▸ **What you have to do**: In the rows below, copy everything from the line containing "state / province: Hawaii" down to the line containing "collectors: R. A. Ferreyra", including both of those lines. Keep every line unchanged.

▸ **Information supplied**:
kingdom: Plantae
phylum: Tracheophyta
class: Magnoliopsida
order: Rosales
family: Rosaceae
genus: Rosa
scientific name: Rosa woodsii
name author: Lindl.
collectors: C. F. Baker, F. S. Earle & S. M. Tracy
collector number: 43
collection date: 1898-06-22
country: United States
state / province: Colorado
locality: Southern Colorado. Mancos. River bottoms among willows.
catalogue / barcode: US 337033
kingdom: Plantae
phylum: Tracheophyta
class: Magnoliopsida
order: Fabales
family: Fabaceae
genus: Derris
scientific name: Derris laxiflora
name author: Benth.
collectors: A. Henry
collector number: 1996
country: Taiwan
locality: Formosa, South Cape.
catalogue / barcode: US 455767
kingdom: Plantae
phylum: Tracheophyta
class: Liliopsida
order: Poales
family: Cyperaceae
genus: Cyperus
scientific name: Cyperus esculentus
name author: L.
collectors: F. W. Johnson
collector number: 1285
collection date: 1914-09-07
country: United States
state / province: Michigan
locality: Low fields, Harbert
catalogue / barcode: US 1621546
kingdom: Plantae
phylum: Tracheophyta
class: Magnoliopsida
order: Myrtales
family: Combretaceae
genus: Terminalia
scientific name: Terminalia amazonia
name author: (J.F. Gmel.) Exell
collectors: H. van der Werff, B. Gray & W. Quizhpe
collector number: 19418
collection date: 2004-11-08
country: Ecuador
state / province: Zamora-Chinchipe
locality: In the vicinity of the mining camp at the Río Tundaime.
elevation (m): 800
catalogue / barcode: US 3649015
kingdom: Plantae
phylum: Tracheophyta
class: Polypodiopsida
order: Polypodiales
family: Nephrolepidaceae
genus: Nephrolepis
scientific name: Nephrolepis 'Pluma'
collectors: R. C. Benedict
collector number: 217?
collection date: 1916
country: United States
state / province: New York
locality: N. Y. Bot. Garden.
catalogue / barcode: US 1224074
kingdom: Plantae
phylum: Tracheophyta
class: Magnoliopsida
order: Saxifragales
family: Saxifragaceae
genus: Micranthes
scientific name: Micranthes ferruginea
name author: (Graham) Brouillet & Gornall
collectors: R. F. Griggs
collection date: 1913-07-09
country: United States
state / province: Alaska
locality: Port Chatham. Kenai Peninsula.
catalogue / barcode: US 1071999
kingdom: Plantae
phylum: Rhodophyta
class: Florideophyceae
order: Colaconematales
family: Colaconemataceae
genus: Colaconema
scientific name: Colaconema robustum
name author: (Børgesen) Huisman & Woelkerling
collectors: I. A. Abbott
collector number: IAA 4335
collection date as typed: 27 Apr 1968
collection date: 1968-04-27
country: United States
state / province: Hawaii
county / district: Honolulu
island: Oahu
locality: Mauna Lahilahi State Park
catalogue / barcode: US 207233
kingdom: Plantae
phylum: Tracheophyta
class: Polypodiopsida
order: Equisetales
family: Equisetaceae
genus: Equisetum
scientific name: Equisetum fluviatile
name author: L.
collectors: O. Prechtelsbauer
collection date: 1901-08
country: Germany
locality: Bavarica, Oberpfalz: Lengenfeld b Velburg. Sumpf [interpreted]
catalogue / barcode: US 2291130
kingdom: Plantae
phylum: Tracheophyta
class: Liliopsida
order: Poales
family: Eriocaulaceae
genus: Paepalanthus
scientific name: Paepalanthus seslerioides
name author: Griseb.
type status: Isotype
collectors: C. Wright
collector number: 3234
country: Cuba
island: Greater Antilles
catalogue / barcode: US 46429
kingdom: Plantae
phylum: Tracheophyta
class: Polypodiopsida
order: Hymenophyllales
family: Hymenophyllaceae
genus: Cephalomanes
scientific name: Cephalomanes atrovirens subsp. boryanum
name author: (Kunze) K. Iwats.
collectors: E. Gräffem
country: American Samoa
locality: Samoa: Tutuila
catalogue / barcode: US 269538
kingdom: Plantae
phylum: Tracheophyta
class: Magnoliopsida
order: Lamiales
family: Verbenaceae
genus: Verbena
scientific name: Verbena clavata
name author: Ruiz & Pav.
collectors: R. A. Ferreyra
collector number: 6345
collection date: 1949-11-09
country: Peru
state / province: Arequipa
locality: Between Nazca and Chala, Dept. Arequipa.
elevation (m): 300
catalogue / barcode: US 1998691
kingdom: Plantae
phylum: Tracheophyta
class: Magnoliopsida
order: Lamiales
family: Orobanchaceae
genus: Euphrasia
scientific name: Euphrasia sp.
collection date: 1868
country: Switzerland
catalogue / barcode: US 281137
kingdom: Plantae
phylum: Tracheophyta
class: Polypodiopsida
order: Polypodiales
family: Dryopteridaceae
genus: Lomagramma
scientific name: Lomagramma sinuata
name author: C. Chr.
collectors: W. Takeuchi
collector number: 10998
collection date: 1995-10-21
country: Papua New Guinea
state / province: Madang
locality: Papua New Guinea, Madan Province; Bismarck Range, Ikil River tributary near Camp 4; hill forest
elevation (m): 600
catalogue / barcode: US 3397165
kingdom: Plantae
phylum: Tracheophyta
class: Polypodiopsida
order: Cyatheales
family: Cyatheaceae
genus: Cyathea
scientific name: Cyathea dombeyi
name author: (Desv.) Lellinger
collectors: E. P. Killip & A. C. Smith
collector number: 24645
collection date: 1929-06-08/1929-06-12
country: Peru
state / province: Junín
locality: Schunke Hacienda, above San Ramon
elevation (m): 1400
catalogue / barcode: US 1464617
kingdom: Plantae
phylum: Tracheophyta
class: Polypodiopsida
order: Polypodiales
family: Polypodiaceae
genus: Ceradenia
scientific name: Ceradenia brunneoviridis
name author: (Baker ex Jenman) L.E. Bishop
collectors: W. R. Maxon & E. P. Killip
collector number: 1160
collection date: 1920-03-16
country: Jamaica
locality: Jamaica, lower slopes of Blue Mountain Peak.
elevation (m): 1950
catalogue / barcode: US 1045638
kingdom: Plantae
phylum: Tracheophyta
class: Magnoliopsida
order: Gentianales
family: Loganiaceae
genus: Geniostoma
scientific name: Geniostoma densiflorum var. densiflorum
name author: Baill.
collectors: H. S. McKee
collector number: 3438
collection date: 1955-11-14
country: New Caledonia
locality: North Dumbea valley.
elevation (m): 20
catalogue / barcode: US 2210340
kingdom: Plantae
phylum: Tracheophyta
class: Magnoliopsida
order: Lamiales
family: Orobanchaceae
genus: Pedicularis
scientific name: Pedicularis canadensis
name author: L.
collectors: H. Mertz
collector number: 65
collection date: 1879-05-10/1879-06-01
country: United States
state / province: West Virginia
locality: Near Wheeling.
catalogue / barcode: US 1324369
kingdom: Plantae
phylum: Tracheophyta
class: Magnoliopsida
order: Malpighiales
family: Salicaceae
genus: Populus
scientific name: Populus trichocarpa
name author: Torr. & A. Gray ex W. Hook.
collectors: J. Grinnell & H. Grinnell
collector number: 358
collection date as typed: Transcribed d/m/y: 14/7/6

▸ **Answer in full**:
state / province: Hawaii
county / district: Honolulu
island: Oahu
locality: Mauna Lahilahi State Park
catalogue / barcode: US 207233
kingdom: Plantae
phylum: Tracheophyta
class: Polypodiopsida
order: Equisetales
family: Equisetaceae
genus: Equisetum
scientific name: Equisetum fluviatile
name author: L.
collectors: O. Prechtelsbauer
collection date: 1901-08
country: Germany
locality: Bavarica, Oberpfalz: Lengenfeld b Velburg. Sumpf [interpreted]
catalogue / barcode: US 2291130
kingdom: Plantae
phylum: Tracheophyta
class: Liliopsida
order: Poales
family: Eriocaulaceae
genus: Paepalanthus
scientific name: Paepalanthus seslerioides
name author: Griseb.
type status: Isotype
collectors: C. Wright
collector number: 3234
country: Cuba
island: Greater Antilles
catalogue / barcode: US 46429
kingdom: Plantae
phylum: Tracheophyta
class: Polypodiopsida
order: Hymenophyllales
family: Hymenophyllaceae
genus: Cephalomanes
scientific name: Cephalomanes atrovirens subsp. boryanum
name author: (Kunze) K. Iwats.
collectors: E. Gräffem
country: American Samoa
locality: Samoa: Tutuila
catalogue / barcode: US 269538
kingdom: Plantae
phylum: Tracheophyta
class: Magnoliopsida
order: Lamiales
family: Verbenaceae
genus: Verbena
scientific name: Verbena clavata
name author: Ruiz & Pav.
collectors: R. A. Ferreyra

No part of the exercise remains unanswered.